Achieving the SDGs and implementing the Paris Climate Change Agreement will require decoupling human well-being and prosperity from negative environmental impacts, e.g., greenhouse gas emissions, disruptions to the water cycle, land conversion, biodiversity loss, pollution, and other threats to ecosystem services. Decoupling is especially relevant to SDG 12: “Ensure sustainable consumption and production patterns.”

Such deep decoupling poses tremendous technical challenges to countries, as they will need to transform agriculture, industry, energy systems, transportation, cities, and other fundamental aspects of modern societies. There are few examples of deep decoupling over sustained periods of time. Some observers have argued that overall living standards might need to fall or that there may not be enough ecological space for all countries to be wealthy. This view implies that so-called planetary boundaries limit human development, particularly for developing countries (Rockström et al., 2013). We profoundly disagree. Improved technologies, efficient resource use practices, and the curbing of wasteful behaviors will allow countries to decouple human well-being and prosperity from resource use and pollution. Energy transitions already demonstrate the potential of these opportunities for decoupling (SDSN and IDDRI, 2015).

Yet successful transformations of energy, land-use and food systems, cities and transport infrastructure, and industry will require sustained investment strategies that must, in turn, be informed by sound metrics. Such metrics must cover all aspects of sustainable consumption and production (SCP) within a country’s border – but they must also track international spill-over effects since environmental resource use and pollution are embodied in the products and services traded between countries. Similarly, key performance indicators for companies must track the entire supply chain. While specific metrics are needed for each dimension of sustainable consumption and production, it is equally important to compare countries’ composite performance.

Many of the Sustainable Development Goals have existing indicators for tracking progress. For Goal 12 on sustainable consumption and production, however, not only are many indicators missing but there are no established methodologies or frameworks in most cases for understanding what progress should look like.
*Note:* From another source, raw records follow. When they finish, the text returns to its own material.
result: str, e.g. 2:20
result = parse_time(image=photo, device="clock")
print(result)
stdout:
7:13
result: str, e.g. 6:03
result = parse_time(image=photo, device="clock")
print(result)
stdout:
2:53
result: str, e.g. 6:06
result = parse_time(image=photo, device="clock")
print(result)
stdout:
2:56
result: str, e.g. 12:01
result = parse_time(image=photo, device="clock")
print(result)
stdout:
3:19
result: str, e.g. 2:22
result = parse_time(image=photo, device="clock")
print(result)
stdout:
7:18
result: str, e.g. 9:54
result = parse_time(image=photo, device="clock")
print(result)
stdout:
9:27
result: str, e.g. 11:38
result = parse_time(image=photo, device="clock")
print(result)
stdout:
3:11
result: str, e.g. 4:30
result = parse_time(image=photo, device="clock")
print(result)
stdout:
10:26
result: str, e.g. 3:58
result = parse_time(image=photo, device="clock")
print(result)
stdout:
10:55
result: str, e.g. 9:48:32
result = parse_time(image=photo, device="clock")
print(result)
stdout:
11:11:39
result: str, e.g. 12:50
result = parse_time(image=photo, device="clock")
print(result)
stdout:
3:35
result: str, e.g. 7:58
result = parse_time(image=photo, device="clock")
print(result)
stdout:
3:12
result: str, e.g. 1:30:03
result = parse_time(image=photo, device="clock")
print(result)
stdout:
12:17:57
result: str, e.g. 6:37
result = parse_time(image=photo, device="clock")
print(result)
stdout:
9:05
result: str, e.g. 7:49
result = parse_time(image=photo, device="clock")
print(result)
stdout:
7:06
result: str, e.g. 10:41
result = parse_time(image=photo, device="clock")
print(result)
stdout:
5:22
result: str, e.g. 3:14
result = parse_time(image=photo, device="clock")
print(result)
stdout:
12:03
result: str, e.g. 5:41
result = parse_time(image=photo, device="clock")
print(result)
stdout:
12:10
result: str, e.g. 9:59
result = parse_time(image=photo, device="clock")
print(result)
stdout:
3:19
There are some existing aggregate measures that could apply to sustainable consumption and production but suffer from one or more shortcomings:

  1. Focusing on resource use instead of environmental impact. Some measures track resource use but without linking it to environmental impact. For example, virtual water – the hidden flow of water if food or other commodities are traded from one place to another – is commonly calculated for international trade but without reference to what this means for ecosystem services in the exporting countries. As a result, metrics of resource use do not specify performance benchmarks and are therefore not useful for guiding policy toward achieving SDGs.
  2. Ignoring spillovers. Metrics of sustainable consumption and production focused on domestic resource use and pollution fail to capture important international spillover effects. International spillover effects occur when one country’s actions generate benefits or impose costs on another country that are not reflected in market prices, and therefore are not “internalized” by the actions of consumers and producers. With rapid improvements in the quality and consistency of harmonized input-output tables, such trade-based measures are becoming increasingly available.
  3. Major data gaps. In spite of rapid advances, particularly in the scientific literature, we still lack robust measures for many key dimensions of environmental impact, e.g., chemical pollution, sustainable agriculture, international fisheries, and other global commons. Some aggregate measures, such as the Global Footprint Index, are not truly comprehensive, as they mainly consider greenhouse gas emissions.
  4. Too broad. Some aggregate indices, such as the Environmental Performance Index (EPI) produced by Yale and Columbia Universities, include environmental metrics that are not directly related to environmental impacts. Examples include variables related to infrastructure investments (wastewater treatment) or policy inputs (protected areas), both of which tend to be highly correlated with per capita income. As a result, rich countries tend to score well on the EPI even as they account for a higher share of the world’s resource use and pollution, particularly if one includes international spill-over effects.
  5. Not linked to the SDGs. Finally, available measures of environmental impacts tend not to be explicitly connected to the SDGs and to time-bound objectives. This undermines efforts to integrate this important agenda fully into the goals.

As the world community continues to press forward on the SDGs, there is an urgent need to address the gaps for measuring environmental impacts and sustainable consumption and production. The danger is that stakeholders coalesce around deeply flawed approaches that provide misleading or uninformative metrics.